Where to Run the PCT
There are two platforms on which to run the PCT: locally on a PC or remotely on a cluster. Which is more appropriate for you depends on accessibility and job requirements.
- Run locally on a multicore desktop or laptop.
If you have access to a multicore PC or laptop, this is suitable for code development or for applications that can take advantage of up to 12 cores with MATLAB 2011b (or 8 cores with older versions).
- If you don’t have MATLAB installed on your machine, please check if you qualify to install it on your local machine.
- The PCT works on single and multicore computers. However, speed up depends on the number of physical cores.
- A worker is MATLAB’s term for a processor.
- If you are using MATLAB licensed to BU, your computer needs to either be physically on campus or, if accessing from off-campus (e.g., home), log in via VPN. Running MATLAB will trigger an automatic process to check out the appropriate MATLAB and PCT licenses. There is no action required by you.
- Run remotely on SCV’s Katana Cluster.
This is the only way to run PCT jobs with more than 16 processors, on multiple nodes. With the appropriate batch submission procedure, you may also use this server to run jobs as “local” on a single node. At present, the biggest nodes on Katana each has 12 cores and hence that is the most you can use for a “local” job.
- To access Katana requires SCV userid. If you don’t already have one, please check for eligibility.
- SCV maintains four clusters. Only the Katana Cluster supports the MATLAB PCT.
- Before running MATLAB parallel tasks on Katana’s remote nodes for the first time, you must set up a MATLAB configuration file.

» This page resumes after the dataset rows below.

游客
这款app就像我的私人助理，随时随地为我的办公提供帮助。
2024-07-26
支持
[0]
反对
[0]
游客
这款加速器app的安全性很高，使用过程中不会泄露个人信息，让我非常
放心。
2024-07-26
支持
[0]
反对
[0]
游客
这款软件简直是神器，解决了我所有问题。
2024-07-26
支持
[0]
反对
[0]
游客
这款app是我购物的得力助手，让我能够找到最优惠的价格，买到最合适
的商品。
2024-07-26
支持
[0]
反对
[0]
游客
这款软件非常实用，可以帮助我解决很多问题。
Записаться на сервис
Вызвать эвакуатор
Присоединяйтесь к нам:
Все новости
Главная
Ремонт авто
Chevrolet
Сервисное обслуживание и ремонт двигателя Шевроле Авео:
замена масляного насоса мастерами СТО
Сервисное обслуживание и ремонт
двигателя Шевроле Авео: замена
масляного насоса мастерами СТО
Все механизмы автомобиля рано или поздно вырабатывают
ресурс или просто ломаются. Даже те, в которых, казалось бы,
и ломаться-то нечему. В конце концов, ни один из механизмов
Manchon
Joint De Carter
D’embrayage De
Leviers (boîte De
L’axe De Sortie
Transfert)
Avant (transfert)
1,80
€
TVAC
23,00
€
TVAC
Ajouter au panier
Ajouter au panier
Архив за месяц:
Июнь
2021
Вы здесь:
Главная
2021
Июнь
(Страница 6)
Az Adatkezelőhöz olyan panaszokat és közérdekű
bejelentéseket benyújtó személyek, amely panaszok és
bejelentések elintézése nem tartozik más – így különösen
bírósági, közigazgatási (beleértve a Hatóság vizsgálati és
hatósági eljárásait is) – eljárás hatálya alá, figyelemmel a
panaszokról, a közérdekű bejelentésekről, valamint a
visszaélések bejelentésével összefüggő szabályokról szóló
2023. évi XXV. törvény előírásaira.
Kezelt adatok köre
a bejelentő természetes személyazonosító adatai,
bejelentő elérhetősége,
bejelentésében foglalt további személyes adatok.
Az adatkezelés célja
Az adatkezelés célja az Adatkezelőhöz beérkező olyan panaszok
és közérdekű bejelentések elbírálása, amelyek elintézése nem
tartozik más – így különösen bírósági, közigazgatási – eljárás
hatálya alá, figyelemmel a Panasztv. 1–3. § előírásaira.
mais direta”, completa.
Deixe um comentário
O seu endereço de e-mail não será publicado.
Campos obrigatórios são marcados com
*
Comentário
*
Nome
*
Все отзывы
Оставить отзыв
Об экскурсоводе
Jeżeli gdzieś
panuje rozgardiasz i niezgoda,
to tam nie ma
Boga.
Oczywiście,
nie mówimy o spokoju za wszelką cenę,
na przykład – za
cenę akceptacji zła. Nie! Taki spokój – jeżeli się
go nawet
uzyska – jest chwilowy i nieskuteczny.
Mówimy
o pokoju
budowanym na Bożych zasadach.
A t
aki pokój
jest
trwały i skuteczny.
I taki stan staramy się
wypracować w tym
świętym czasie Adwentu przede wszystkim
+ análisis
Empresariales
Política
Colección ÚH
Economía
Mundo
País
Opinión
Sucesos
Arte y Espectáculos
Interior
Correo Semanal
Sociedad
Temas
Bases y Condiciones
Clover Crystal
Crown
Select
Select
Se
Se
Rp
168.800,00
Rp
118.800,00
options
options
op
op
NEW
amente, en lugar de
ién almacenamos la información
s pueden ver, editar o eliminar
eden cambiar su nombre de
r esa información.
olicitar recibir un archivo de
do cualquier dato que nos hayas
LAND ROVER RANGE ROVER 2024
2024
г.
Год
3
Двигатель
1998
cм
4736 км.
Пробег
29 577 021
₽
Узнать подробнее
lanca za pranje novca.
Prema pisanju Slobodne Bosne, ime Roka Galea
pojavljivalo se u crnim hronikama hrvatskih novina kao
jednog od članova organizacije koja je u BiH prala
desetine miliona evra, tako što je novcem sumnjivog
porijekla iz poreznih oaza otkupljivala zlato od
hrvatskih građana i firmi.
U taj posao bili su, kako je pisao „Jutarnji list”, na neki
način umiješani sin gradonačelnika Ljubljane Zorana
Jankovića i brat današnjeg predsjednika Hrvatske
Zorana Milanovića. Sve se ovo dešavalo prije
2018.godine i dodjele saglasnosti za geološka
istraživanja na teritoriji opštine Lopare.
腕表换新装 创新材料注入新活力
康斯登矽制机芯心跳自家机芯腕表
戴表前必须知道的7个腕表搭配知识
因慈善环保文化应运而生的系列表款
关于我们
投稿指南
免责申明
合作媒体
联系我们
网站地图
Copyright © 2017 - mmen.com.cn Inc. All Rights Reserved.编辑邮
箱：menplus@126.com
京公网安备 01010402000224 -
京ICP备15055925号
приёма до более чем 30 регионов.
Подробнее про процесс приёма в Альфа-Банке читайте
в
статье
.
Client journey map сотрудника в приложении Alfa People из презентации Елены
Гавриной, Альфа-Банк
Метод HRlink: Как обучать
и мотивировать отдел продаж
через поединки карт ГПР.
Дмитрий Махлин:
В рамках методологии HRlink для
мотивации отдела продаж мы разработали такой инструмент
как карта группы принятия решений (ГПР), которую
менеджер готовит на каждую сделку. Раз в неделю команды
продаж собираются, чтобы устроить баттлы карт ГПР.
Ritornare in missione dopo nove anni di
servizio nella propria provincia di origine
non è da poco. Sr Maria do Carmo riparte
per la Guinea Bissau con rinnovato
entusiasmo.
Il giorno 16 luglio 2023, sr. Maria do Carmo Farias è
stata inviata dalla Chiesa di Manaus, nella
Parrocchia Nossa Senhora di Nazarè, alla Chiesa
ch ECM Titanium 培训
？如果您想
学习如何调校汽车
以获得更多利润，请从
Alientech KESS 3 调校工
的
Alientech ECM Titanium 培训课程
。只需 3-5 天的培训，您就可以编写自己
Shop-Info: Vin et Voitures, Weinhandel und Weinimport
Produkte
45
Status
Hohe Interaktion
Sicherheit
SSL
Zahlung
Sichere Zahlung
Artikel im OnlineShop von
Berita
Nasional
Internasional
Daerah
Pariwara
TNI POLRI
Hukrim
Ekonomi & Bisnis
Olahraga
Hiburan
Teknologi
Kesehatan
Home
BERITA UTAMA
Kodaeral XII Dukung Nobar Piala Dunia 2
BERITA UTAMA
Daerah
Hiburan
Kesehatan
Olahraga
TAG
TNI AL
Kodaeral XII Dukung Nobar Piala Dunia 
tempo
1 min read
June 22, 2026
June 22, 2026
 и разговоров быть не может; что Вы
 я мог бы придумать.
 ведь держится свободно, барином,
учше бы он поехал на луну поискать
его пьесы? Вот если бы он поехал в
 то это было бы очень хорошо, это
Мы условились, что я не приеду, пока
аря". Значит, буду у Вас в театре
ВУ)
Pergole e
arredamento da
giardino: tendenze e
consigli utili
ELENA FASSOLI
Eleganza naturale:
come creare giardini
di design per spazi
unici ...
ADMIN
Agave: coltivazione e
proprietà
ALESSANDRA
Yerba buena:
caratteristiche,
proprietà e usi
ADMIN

- A MATLAB PCT user may use up to 32 workers in a single job or a total of up to 32 workers for multiple concurrent jobs.
- The Katana login node has 4 processors. You can develop codes and run light, short-duration, parallel jobs on it.
Caveat: timing collection using tic/toc or other timing devices may be unreliable on the login node because its four processors are shared among all logged in users.